● Input:

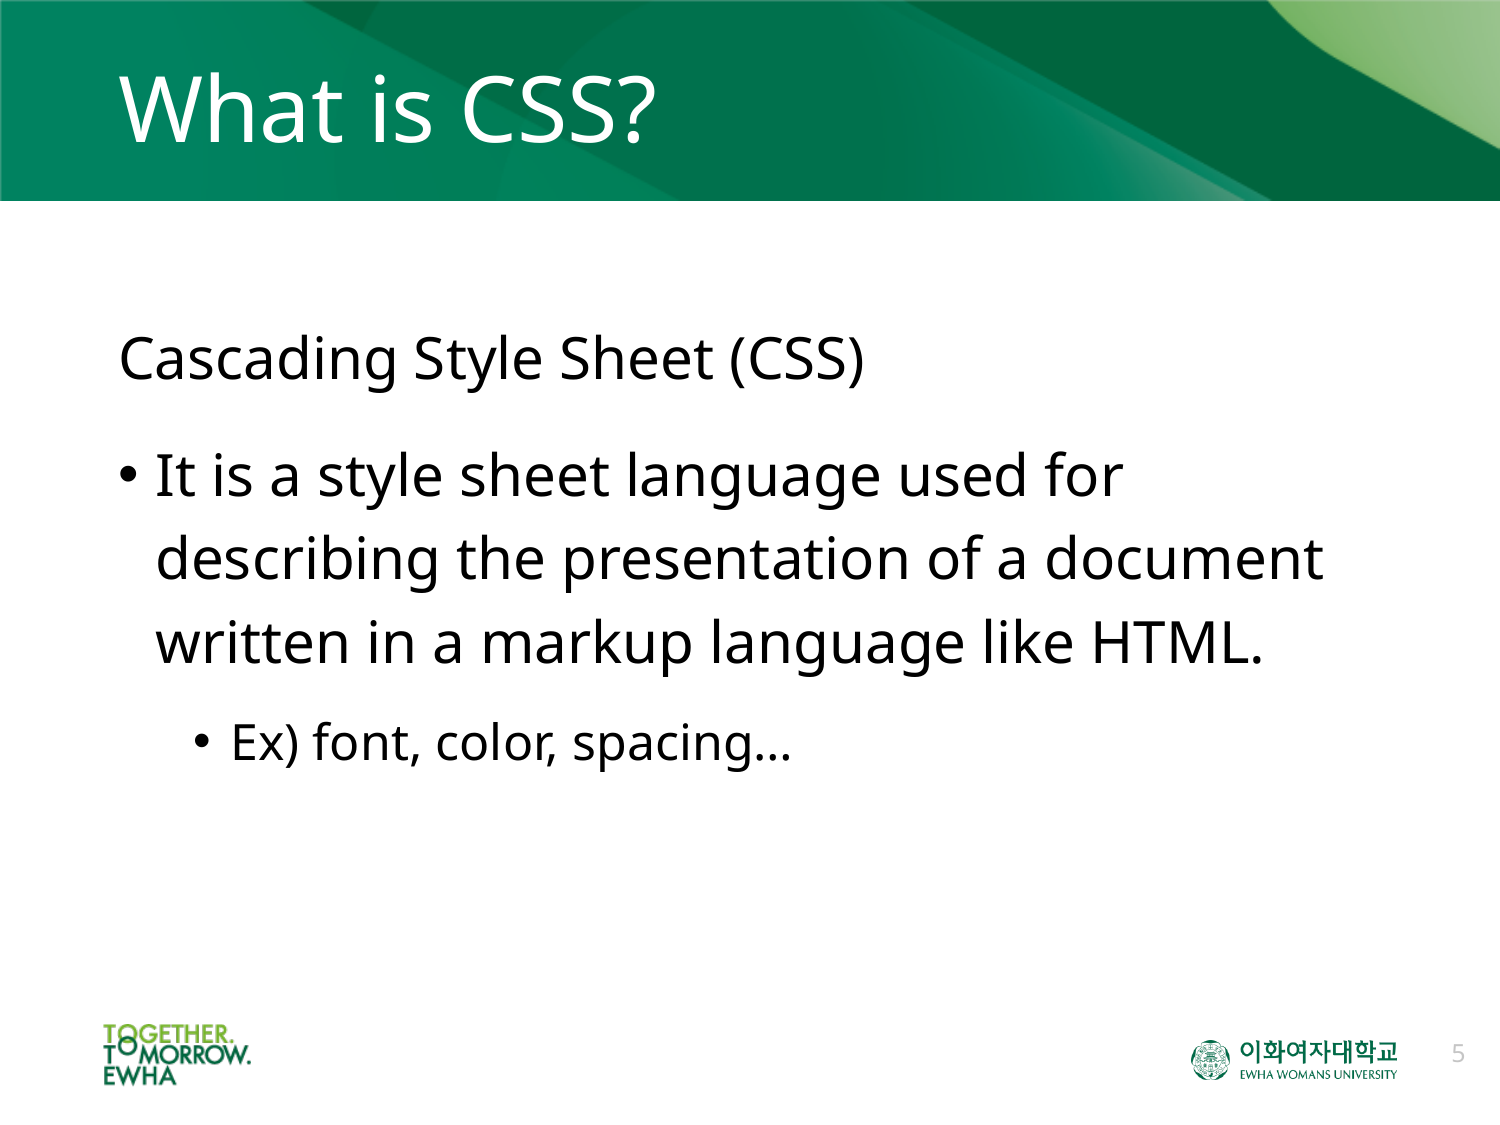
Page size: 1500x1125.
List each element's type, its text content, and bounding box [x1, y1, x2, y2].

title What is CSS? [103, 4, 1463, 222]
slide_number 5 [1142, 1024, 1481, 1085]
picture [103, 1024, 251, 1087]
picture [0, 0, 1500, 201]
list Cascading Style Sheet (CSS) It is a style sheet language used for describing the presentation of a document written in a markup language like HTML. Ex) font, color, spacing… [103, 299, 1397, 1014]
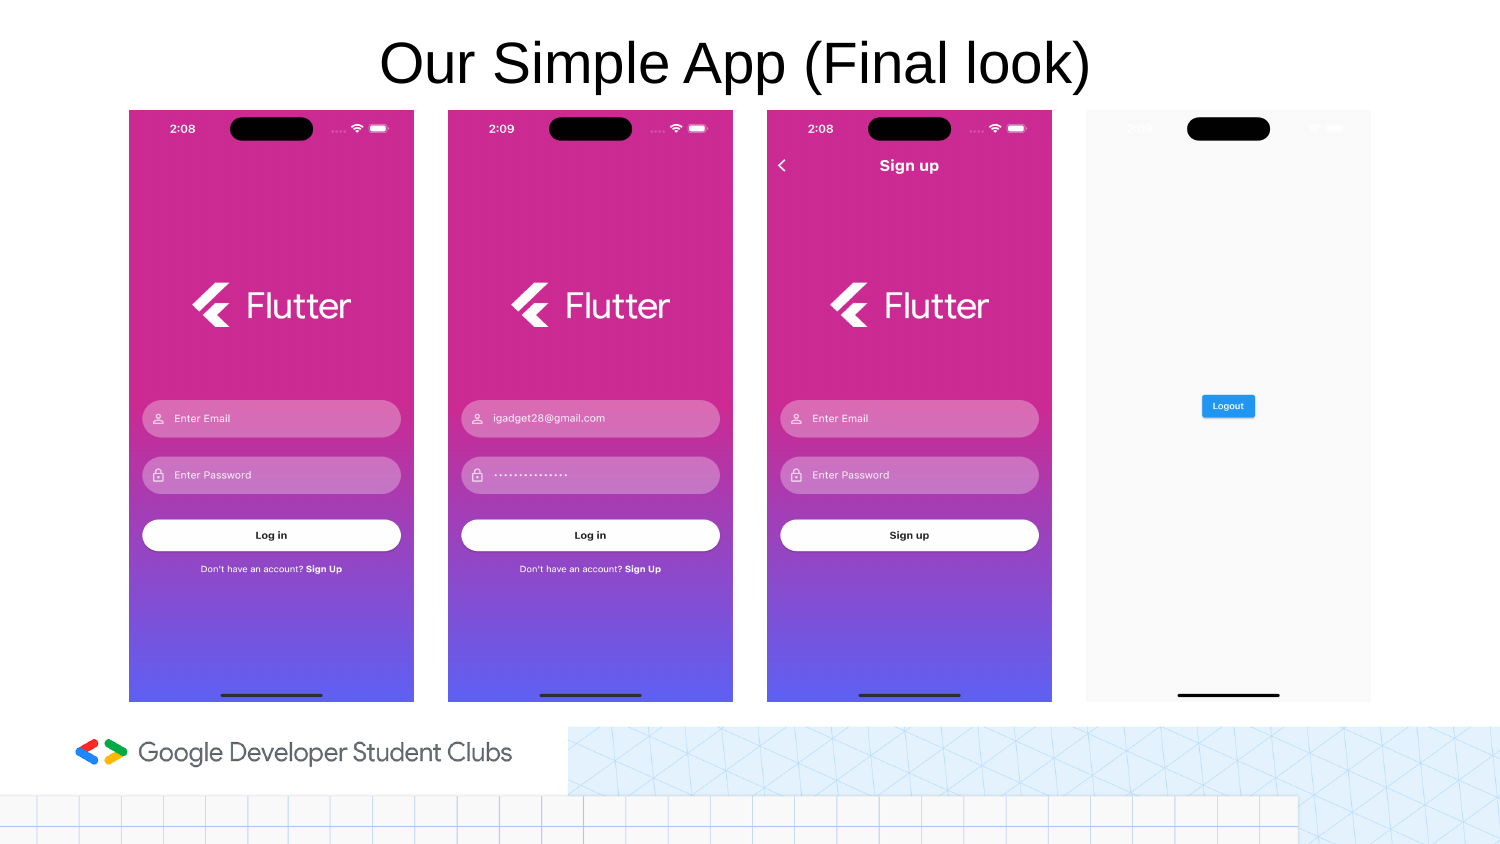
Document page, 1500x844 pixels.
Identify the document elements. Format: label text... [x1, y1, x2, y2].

● Task to complete: Above are the records; return them exactly, minus the pictures.

● Answer to the exercise:
Page size: 1500x1125.
List each element's type, its text content, and bounding box [x1, y1, x2, y2].

title What is CSS? [103, 4, 1463, 222]
slide_number 5 [1142, 1024, 1481, 1085]
picture [103, 1024, 251, 1087]
picture [0, 0, 1500, 201]
list Cascading Style Sheet (CSS) It is a style sheet language used for describing the presentation of a document written in a markup language like HTML. Ex) font, color, spacing… [103, 299, 1397, 1014]
Document page, 1500x844 pixels.
Identify the document elements. Format: label text... [x1, y1, x2, y2].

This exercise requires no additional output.